THE unwise destruction of the food

Tish of the Pacific Coast is on the

eve of becoming a burning question. The Overland Monthly has several times. called attention to the matter, but arousing public opinion on questions of vital interest is unfortunately a very difficult task anywhere and particularly so here.

Our people have become so surfeited with propaganda that they view with suspicion all published matter on serious subjects. When the public sees a printed warning that salmon are likely to become extinct, it is likely to infer that the price is about to be raised. So with any other kind of valuable food fish.

But it is not propaganda to advise the reading public, that the Pacific Coast is in danger of losing its most valuable fish for canning, and some other fishes that are highly esteemed for the table. It is astonishing that the salmon run in Alaska has so long withstood the enormous destruction which occurs every year. One can imagine what myriads of salmon ran up the Pacific Coast rivers from the ocean, before the canneries began to thin their numbers.

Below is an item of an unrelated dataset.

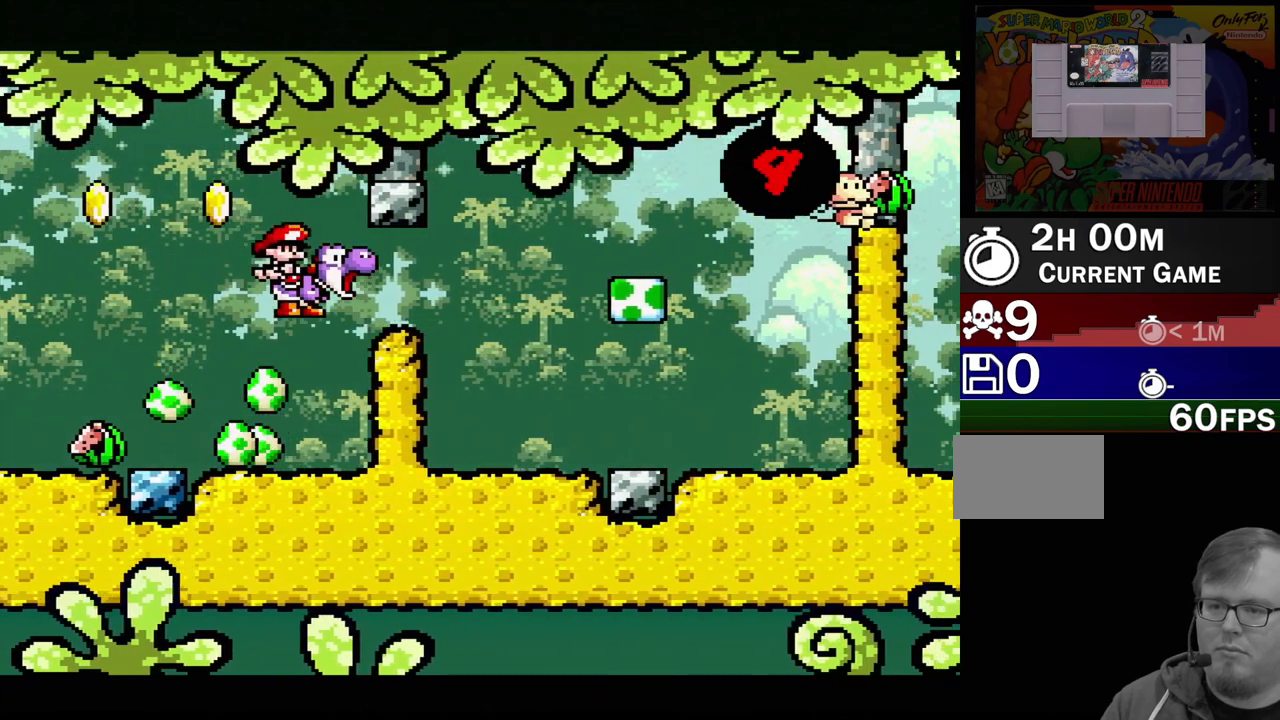
{"buttons": ["DPAD_RIGHT"], "events": [[67, "B", "up"], [150, "Y", "up"], [300, "DPAD_RIGHT", "up"], [400, "DPAD_RIGHT", "down"]]}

Heretofore, the salmon canners have asserted, that the Alaska salmon run could not be permanently reduced. The worst that could happen, the canners said, was that off-seasons might be recorded. The salmon might occasionally run into the rivers in smaller numbers, for some reason unknown to naturalists. Such statements are incorrect. Whether wilfully or unintentionally erroneous, can only be guessed. Salmon canners are not all naturalists and many of them may know comparatively little of the habits of the fish which has been to them such a valuable stockin-trade.

As steps must be taken at once to prevent the extinction of salmon on the Pacific Coast, a few facts relative to the remarkable habits of the fish may be

interesting. The ignorance regarding the salmon is strange, in view of the importance of the fish. Few places have such opportunities to study the habits of the salmon as California, for Monterey Bay is frequented by the fish all the year, and great numbers of them make their way from that place, to the headwaters of the Sacramento River, Eel River and other streams, where they spawn.

It is this habit of ascending from the ocean to the rivers that gives the fishermen an opportunity to exterminate the salmon, unless restricted in some measure by the United States Government. The State governments, as usual in most important matters, are so influenced by various financial and industrial interests that their laws for the preservation of salmon are not properly enforced.

It is obvious that if immense numbers of salmon containing eggs, are taken yearly by the canneries and independent fishermen, before the fish have had an opportunity to reach their spawning places in the rapids of the rivers, the species must soon become extinct. Every salmon makes an effort to ascend the river where it was hatched, and reproduce its kind. For that reason salmon's enemies know exactly where and when to waylay them and capture them by nets and stationary traps, so that each year sees a smaller number escape.

The largest run of salmon from the ocean to the rivers takes place in early summer. The salmon of Monterey Bay begin to congregate for their trip to the spawning beds in June, at which time the Santa Cruz fishermen begin to catch large numbers with hook and line. In June the female salmon contain little if any spawn and whatever eggs are found, are very small. Gradually the salmon that intend to go up the Sacramento River, make their way to the mouth of San Francisco harbor. That short trip may consume

1

several weeks, and after the schools of salmon arrive outside of the Heads they lodge for a short time in the vicinity of Bolinas Bay.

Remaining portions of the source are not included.